*** PASSAGE SÉLECTIONNÉ ***
Philanthropie : consolider une relation de confiance CGP-client

Par : Benoît Descamps

Stéphane Dauge, directeur communication, relations bienfaiteurs et ressources de la fondation Apprentis d’Auteuil, revient sur l’étendue des missions de la fondation et comment elle accompagne les professionnels du patrimoine à intégrer un service de philanthropie.

Profession CGP : Pourriez-vous nous rappeler ce qu’est la fondation Apprentis d’Auteuil ?

Stéphane Dauge : Apprentis d’Auteuil est une fondation catholique, reconnue d’utilité publique depuis 1929, qui accompagne aujourd’hui 27 000 jeunes fragilisés et 5 800 familles pour restaurer un lien familial. Elle soutient les jeunes en difficulté à travers des programmes d’accueil, d’éducation, de formation et d’insertion en France et à l’international pour leur permettre de devenir des adultes libres et épanouis de demain. Depuis cent cinquante-trois ans, Apprentis d’Auteuil s’adapte pour relever les défis de son temps et développe ses actions pour agir au plus tôt et prévenir l’exclusion par l’éducation. Convaincu que c’est grâce à un accompagnement personnalisé qui tienne compte des besoins de l’individu que ce dernier peut s’épanouir, Apprentis d’Auteuil construit avec chacun le projet qui lui permettra de trouver sa place dans la société. Les parents restant les premiers éducateurs, notre fondation ne se substitue pas à leur autorité, mais les accompagne pour leur permettre de créer ou de recréer des liens solides avec leur enfant, à apprendre ou réapprendre les gestes éducatifs.

Pourriez-vous nous rappeler l’histoire de votre fondation Apprentis d’Auteuil ?

S. D. : C’est le 19 mars 1866 qu’a vu le jour l’œuvre de la Première communion, sous l’impulsion de l’abbé Roussel alors préoccupé par le sort des orphelins et des enfants abandonnés à Paris. Il loue dans le quartier d’Auteuil, au 40 rue Jean-de-La-Fontaine où réside toujours le siège de notre fondation, une maison et y emménage avec six enfants. Il souhaite que chacun d’entre eux soit accueilli, soigné, apprenne à lire et à écrire, reçoive une formation chrétienne et un métier. Cent cinquante-trois ans après, ce sont toujours les mêmes missions qui nous animent : accueillir et accompagner, proposer une éducation et une formation aux plus fragiles, pour en faire des citoyens libres.

Plusieurs personnalités se sont succédé à la tête de la fondation et l’ont fait évoluer au gré des besoins sociaux, parmi lesquelles le bienheureux père Daniel Brottier, missionnaire spiritain qui lui a donné un nouvel élan durant l’entre-deux-guerres et a fait édifier la chapelle Sainte-Thérèse, premier sanctuaire dédié à la jeune carmélite.
*** DONNÉES EXTRAITES ***
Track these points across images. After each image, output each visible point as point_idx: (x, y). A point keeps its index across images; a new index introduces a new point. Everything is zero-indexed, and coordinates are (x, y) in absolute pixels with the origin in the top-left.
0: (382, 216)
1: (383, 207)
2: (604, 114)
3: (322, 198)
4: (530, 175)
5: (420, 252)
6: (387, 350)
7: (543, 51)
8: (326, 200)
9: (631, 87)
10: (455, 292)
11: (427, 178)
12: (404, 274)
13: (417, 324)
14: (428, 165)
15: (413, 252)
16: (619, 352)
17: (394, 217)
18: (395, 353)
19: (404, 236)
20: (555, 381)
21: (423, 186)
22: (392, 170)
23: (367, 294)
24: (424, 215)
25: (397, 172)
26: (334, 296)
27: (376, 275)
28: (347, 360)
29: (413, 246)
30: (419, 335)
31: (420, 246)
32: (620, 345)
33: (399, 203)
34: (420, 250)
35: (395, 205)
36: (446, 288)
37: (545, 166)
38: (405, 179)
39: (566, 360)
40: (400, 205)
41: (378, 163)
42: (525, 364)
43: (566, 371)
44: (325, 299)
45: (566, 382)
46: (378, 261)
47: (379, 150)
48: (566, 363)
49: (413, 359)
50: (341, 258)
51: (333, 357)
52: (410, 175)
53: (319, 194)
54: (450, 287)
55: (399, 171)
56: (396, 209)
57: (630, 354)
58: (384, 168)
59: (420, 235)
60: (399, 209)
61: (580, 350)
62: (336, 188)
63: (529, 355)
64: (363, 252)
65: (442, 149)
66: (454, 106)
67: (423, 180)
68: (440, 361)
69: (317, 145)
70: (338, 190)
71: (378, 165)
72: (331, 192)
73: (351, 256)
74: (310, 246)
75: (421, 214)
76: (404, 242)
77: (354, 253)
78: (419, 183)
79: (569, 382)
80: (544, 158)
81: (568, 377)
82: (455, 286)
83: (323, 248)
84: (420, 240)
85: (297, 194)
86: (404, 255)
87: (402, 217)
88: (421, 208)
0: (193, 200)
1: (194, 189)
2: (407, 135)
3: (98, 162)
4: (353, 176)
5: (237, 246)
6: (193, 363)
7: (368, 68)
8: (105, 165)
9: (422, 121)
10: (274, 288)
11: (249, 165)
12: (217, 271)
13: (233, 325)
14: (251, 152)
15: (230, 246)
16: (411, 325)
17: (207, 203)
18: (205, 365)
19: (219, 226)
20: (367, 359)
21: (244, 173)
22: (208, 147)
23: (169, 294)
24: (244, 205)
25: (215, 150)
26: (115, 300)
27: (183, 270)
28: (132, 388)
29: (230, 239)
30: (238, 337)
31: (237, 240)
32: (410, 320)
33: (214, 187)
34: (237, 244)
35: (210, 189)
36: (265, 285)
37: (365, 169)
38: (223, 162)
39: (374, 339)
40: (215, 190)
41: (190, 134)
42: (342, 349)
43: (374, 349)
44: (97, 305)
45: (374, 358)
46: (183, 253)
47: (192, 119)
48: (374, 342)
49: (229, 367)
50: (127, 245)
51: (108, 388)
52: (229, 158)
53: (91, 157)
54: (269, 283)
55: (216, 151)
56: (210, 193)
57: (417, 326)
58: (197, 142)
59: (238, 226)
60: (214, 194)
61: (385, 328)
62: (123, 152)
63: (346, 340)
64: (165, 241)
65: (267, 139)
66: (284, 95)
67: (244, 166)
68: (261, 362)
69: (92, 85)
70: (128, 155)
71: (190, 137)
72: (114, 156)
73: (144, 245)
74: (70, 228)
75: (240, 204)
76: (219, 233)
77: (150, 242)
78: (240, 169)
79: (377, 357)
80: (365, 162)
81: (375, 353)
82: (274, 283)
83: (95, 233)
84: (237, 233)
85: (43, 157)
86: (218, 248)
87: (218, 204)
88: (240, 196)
***
Répondez, s'il vous plaît, à ces questions sur l'entretien consacré à la fondation Apprentis d'Auteuil :
1. Depuis quelle année la fondation est-elle reconnue d'utilité publique ?
2. Combien d'enfants l'abbé Roussel installe-t-il dans la maison louée à Auteuil ?
3. Quel missionnaire spiritain a fait édifier la chapelle Sainte-Thérèse ?

1. Depuis 1929.
2. Six enfants.
3. Le bienheureux père Daniel Brottier.